SOURCE DOCUMENT:
Nowadays microfiltration (MF) and ultrafiltration (UF) processes are main application techniques in water plants, but their removal ability of dissolved organic matter (DOM) are very poor (only about 5%~10%) because the diameter of DOM in water is much smaller than the pore size of micro-filtration membrane or ultra-filtration membrane. So combined processes of enhanced coagulation, granular activated carbon (GAC) adsorption or photochemical oxidation with MF (or UF) were considered to be effective technologies to remove DOM in water [2]. Moreover, many studies have demonstrated that removal of DOM could be improved and membrane fouling could be alleviated when coagulation was used as pretreatment of membrane filtration process [3].
The objective of this study was to discuss the influence of different coagulants and dosing methods on removal efficiency of DOM and the influence of coagulation on membrane flux for combined process of coagulation-MF in treatment of Luan River water.
II. MATERIAL AND METHOD
Experimental Methods
At first, raw water was pumped into a coagulation reactor where coagulant was dosed and the water was agitated with blender. Then two types of water samples were taken from the reactor, one was supernatant from coagulation-sedimentation followed by membrane filtration, another was mixed liquor from the coagulation reactor followed by membrane filtration.
MF membrane used in the experiment was PVDF hollow fiber membrane with film holes diameter 0.22μm, and fiber inside and outside diameter were 0.6mm and 1.0mm respectively, provided by MOTIANMO Company of Tianjin Polytechnic University. Self-made membrane module in U pattern, with length 40cm, 20 pieces and membrane surface in one set.
III. SELECTION OF COAGULANTS
A. The influence of different coagulants on removal effect of pollutants
Four coagulants were considered in the experiment: ferric chloride (FeCl3), Polymeric Ferric Sulfate (PFS), aluminum sulfate (Al2(SO4)3) and Polymeric Aluminum Chloride (PAC). The experimental design was as follows: FeCl3, PFS, Al2(SO4)3, and PAC were used as coagulants in beaker test, dosage of which were 20mg/L, 25mg/L, 30mg/L, 35mg/L,40mg/L and 45 mg/L respectively. Removal of turbidity, TOC and UV254 were used to evaluate coagulation performance.
1) The influence of coagulants under different dosing conditions on removal of turbidity
It was showed that removal of turbidity increased with the increase of coagulants’ dosage, especially for aluminium coagulants. Among the four coagulants the best removal efficiency of turbidity was when PFS was added and the poorest removal of turbidity was obtained when Al2(SO4)3 was added. When the dosage was set at 45 mg/L, removal rate of turbidity for the four coagulants were separately 93.87% (PFS), 91.21% (FeCl3), 86.15% (PAC) and 82.9% (Al2(SO4)3).

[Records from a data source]
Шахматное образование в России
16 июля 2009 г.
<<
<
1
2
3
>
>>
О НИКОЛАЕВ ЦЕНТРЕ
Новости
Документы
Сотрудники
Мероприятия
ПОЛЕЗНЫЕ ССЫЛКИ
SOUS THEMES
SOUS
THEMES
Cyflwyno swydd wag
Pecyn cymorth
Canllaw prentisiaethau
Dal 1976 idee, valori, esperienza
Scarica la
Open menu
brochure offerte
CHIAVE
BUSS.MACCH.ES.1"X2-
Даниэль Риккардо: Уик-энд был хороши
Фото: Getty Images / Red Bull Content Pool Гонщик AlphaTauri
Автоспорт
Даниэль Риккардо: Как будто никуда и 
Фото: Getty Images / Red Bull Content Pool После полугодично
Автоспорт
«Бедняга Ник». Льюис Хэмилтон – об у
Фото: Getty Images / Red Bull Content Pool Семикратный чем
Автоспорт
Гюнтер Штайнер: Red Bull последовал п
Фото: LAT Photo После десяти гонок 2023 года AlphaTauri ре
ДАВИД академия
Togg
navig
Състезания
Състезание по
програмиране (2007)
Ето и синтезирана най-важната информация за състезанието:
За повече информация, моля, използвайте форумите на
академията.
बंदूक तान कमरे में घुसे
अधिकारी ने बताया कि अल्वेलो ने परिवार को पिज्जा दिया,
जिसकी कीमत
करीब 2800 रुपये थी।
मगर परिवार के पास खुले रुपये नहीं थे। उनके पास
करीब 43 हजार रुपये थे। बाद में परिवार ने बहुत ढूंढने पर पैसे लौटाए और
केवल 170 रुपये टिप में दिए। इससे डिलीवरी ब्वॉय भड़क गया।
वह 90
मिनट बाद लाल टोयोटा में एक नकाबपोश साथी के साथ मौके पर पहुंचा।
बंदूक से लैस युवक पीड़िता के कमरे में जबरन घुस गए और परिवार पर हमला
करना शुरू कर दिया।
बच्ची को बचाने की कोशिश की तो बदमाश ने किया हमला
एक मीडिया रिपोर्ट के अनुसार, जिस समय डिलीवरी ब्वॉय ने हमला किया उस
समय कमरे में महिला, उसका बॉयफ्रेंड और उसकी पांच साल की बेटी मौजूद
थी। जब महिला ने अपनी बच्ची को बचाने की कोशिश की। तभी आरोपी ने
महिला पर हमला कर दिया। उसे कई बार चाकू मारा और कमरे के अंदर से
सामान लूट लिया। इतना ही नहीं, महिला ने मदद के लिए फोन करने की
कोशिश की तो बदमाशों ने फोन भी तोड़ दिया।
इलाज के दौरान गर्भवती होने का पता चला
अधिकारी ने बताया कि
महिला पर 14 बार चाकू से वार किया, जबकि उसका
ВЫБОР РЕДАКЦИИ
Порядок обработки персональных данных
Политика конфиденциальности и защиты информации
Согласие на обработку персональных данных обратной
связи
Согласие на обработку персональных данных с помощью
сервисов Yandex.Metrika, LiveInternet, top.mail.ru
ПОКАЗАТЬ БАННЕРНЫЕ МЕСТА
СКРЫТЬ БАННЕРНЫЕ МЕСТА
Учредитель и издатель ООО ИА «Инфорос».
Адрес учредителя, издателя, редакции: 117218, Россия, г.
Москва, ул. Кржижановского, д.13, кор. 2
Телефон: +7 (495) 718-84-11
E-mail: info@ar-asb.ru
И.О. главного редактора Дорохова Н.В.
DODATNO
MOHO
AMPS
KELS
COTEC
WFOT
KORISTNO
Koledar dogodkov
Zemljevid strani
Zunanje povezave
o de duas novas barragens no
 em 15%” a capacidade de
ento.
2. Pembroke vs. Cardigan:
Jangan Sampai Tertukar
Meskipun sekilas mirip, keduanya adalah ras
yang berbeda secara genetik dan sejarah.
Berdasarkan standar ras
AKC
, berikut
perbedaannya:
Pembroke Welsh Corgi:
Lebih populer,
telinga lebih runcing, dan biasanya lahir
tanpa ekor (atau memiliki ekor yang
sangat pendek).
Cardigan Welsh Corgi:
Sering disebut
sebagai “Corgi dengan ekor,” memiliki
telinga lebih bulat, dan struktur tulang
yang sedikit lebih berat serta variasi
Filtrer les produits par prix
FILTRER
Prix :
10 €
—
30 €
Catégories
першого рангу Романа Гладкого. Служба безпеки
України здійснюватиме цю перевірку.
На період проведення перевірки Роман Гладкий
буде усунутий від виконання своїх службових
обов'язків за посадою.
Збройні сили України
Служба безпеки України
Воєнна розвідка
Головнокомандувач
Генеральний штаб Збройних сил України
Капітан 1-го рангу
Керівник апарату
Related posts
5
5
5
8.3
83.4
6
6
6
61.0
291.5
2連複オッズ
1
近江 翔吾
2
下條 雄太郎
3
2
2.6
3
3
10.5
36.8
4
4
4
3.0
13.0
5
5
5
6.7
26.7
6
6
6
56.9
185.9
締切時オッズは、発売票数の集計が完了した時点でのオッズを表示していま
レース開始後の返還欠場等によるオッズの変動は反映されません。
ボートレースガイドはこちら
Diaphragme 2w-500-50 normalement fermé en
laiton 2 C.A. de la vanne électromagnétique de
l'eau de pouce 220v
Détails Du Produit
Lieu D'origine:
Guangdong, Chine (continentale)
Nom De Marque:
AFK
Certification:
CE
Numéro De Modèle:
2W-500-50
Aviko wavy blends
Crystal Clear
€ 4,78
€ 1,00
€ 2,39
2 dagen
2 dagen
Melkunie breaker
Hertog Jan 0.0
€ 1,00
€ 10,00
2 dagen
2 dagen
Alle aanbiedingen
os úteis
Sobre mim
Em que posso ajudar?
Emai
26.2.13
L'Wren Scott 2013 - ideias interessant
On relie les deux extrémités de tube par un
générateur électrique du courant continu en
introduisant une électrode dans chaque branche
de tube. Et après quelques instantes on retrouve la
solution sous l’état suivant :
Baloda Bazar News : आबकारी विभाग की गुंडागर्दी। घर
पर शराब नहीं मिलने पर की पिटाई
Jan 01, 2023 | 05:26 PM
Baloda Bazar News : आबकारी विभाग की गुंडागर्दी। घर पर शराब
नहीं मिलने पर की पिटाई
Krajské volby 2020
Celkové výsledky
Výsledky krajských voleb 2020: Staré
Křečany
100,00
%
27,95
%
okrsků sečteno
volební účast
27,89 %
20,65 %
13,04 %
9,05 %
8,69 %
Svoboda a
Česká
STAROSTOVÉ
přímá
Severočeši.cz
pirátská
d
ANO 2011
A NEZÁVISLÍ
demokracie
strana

WORK REQUEST 1: According to the water treatment text, what was the film hole diameter of the PVDF hollow fiber membrane used in the experiment?
WORK REQUEST 2: Pick out every line of the entries that contains the word "информация".

ANSWER AREA 1: The film hole diameter was 0.22 μm.

ANSWER AREA 2:
Ето и синтезирана най-важната информация за състезанието:
За повече информация, моля, използвайте форумите на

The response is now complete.